Where there is evidence that the taxpayer on whose behalf the petition was filed had intended to be represented by the person who actually signed the petition, and the taxpayer subsequently ratifies the petition, we have been liberal in allowing necessary amendments to the petition. Kraasch v. Commissioner, 70 T.C. 623 (1978); Carstenson v. Commissioner, 57 T.C. 542 (1972); Hoj v. Commissioner, 26 T.C. 1074 (1956). * * * [ Gruevski v. Commissioner, T.C. Memo. 1990-291, 59 T.C.M. 842, 844, 59 P-H Memo T.C. par. 90,291 at 1356. Fn. ref. omitted.]
In Carstenson v. Commissioner, 57 T.C. 542 (1972), cited in Sente Investment Club Partnership of Utah v. Commissioner, supra, we held that individual taxpayers had authorized their accountant, who was not admitted to practice before the Tax Court, to file a petition on their behalf, and we permitted amendment of the petition after the 90-day period for filing a petition had elapsed. Here, the readjustment petition was filed by the elected "managing partner" of the partnership. The "managing partner" was elected by a majority of the partners. According to the partnership agreement, the "managing partner" was authorized to act as the tax matters partner under section 6221 and was purportedly granted all powers of the tax matters partner. In this regard, we note that McAuliffe was thus the agent of the partners, any of whom could have qualified as tax matters partner if selected by respondent. At some point, in order for this litigation to proceed and ultimately be concluded, the Court may be required to appoint a tax matters partner, or to dismiss this case, if the partners do not advise the Court of the name of a person who is qualified under the statute to serve as tax matters partner.

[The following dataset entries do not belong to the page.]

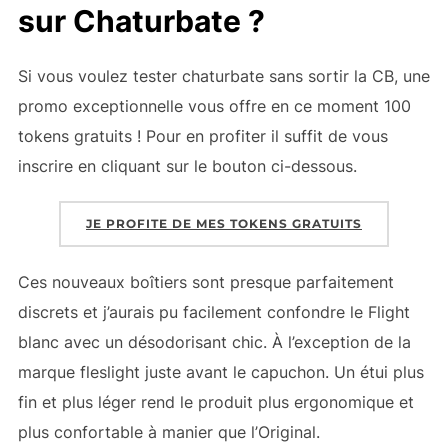
sur Chaturbate ?
Si vous voulez tester chaturbate sans sortir la CB, une
promo exceptionnelle vous offre en ce moment 100
tokens gratuits ! Pour en profiter il suffit de vous
inscrire en cliquant sur le bouton ci-dessous.
JE PROFITE DE MES TOKENS GRATUITS
Ces nouveaux boîtiers sont presque parfaitement
discrets et j’aurais pu facilement confondre le Flight
blanc avec un désodorisant chic. À l’exception de la
marque fleslight juste avant le capuchon. Un étui plus
fin et plus léger rend le produit plus ergonomique et
plus confortable à manier que l’Original.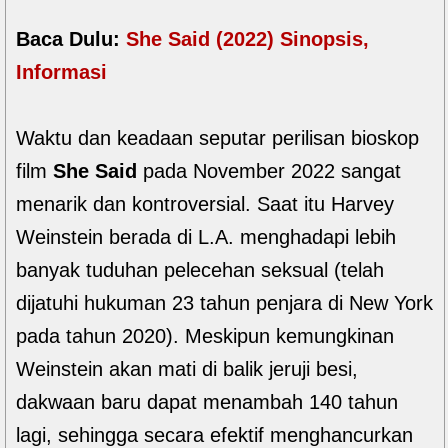
Baca Dulu:
She Said (2022) Sinopsis,
Informasi
Waktu dan keadaan seputar perilisan bioskop
film
She Said
pada November 2022 sangat
menarik dan kontroversial. Saat itu Harvey
Weinstein berada di L.A. menghadapi lebih
banyak tuduhan pelecehan seksual (telah
dijatuhi hukuman 23 tahun penjara di New York
pada tahun 2020). Meskipun kemungkinan
Weinstein akan mati di balik jeruji besi,
dakwaan baru dapat menambah 140 tahun
lagi, sehingga secara efektif menghancurkan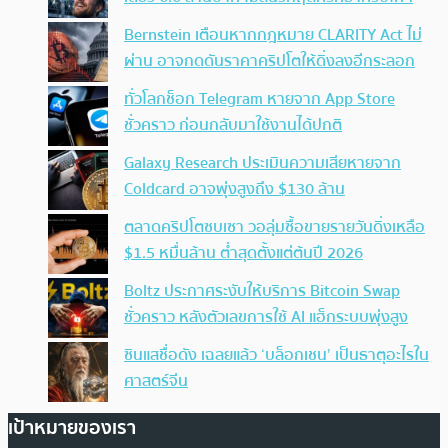
Bernstein เตือนหากกฎหมาย CLARITY Act ไม่
ผ่าน อาจกดดันราคาคริปโตให้ดิ่งลงอีกระลอก
ทั่วโลกช็อก Telegram หายจาก App Store
ชั่วคราว ก่อนกลับมาใช้งานได้ปกติ
Galaxy Research ประเมินความเสียหายจาก
Coldcard อาจพุ่งสูงถึง $130 ล้าน
ตลาดคริปโตซบเซา วอลุ่มซื้อขายรายวันดิ่งเหลือ
$1.5 หมื่นล้าน ต่ำสุดตั้งแต่ต้นปี 2026
Boltz ประกาศระงับให้บริการ Bitcoin Swap
ชั่วคราว หลังตัวเลขการใช้ AI แฮ็กระบบพุ่งสูง
ซินแสชื่อดัง เฉลยแล้ว ‘บล็อกเชน’ เป็นธาตุอะไรใน
ศาสตร์จีน
เป้าหมายของเรา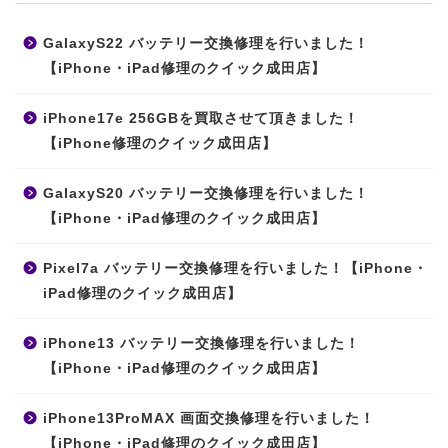
GalaxyS22 バッテリー交換修理を行いました！
【iPhone・iPad修理のクイック成田店】
iPhone17e 256GBを買取させて頂きました！
【iPhone修理のクイック成田店】
GalaxyS20 バッテリー交換修理を行いました！
【iPhone・iPad修理のクイック成田店】
Pixel7a バッテリー交換修理を行いました！【iPhone・
iPad修理のクイック成田店】
iPhone13 バッテリー交換修理を行いました！
【iPhone・iPad修理のクイック成田店】
iPhone13ProMAX 画面交換修理を行いました！
【iPhone・iPad修理のクイック成田店】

In this case, the petition was filed by counsel, who believed that he was properly filing a petition under section 6226(a) based on the representation of McAuliffe and the power granted in the partnership agreement. If we were to grant respondent's motion, the partners of Montana Sapphire would have no judicial remedy with respect to the partnership adjustments determined in the FPAA. This is not a situation where multiple petitions were filed under section 6226(a) and (b). Cf. Amesbury Apartments, Ltd. v. Commissioner, 95 T.C. 227 (1990); 1983 Western Reserve Oil & Gas Co. v. Commissioner, supra. We do not believe that it is appropriate to dismiss the petition under these circumstances without first giving (1) the partnership the opportunity to advise the Court of the name of a person to be appointed tax matters partner and (2) the tax matters partner the opportunity of ratifying the original petition.
Respondent's motion to dismiss for lack of jurisdiction will be held in abeyance and the Court will allow 60 days (1) for petitioner to advise the Court of the name of the partner to be appointed as tax matters partner and (2) for such tax matters partner to file an amended petition.
An appropriate order will be issued.